If we evaluate the limit by plugging in ##0## for ##h## we get

##f'(x)=1/(sqrt(x+0)+sqrtx)=1/(sqrtx+sqrtx)=1/(2sqrtx)##

## Calculate the price of your order

550 words
We'll send you the first draft for approval by September 11, 2018 at 10:52 AM
Total price:
\$26
The price is based on these factors:
Number of pages
Urgency
Basic features
• Free title page and bibliography
• Unlimited revisions
• Plagiarism-free guarantee
• Money-back guarantee
On-demand options
• Writer’s samples
• Part-by-part delivery
• Overnight delivery
• Copies of used sources
Paper format
• 275 words per page
• 12 pt Arial/Times New Roman
• Double line spacing
• Any citation style (APA, MLA, Chicago/Turabian, Harvard)

# Our guarantees

Delivering a high-quality product at a reasonable price is not enough anymore.
That’s why we have developed 5 beneficial guarantees that will make your experience with our service enjoyable, easy, and safe.

### Money-back guarantee

You have to be 100% sure of the quality of your product to give a money-back guarantee. This describes us perfectly. Make sure that this guarantee is totally transparent.
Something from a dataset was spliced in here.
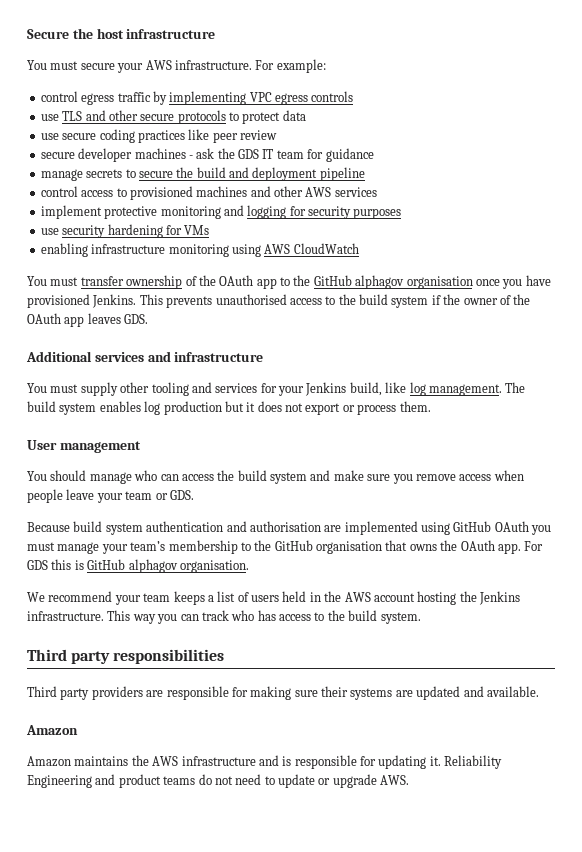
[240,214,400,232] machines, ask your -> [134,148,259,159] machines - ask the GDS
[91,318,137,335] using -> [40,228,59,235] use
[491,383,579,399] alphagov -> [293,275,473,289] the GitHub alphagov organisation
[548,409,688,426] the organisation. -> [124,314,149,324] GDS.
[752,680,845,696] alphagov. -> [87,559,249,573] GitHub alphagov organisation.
### Zero-plagiarism guarantee

Each paper is composed from scratch, according to your instructions. It is then checked by our plagiarism-detection software. There is no gap where plagiarism could squeeze in.

### Free-revision policy

Thanks to our free revisions, there is no way for you to be unsatisfied. We will work on your paper until you are completely happy with the result.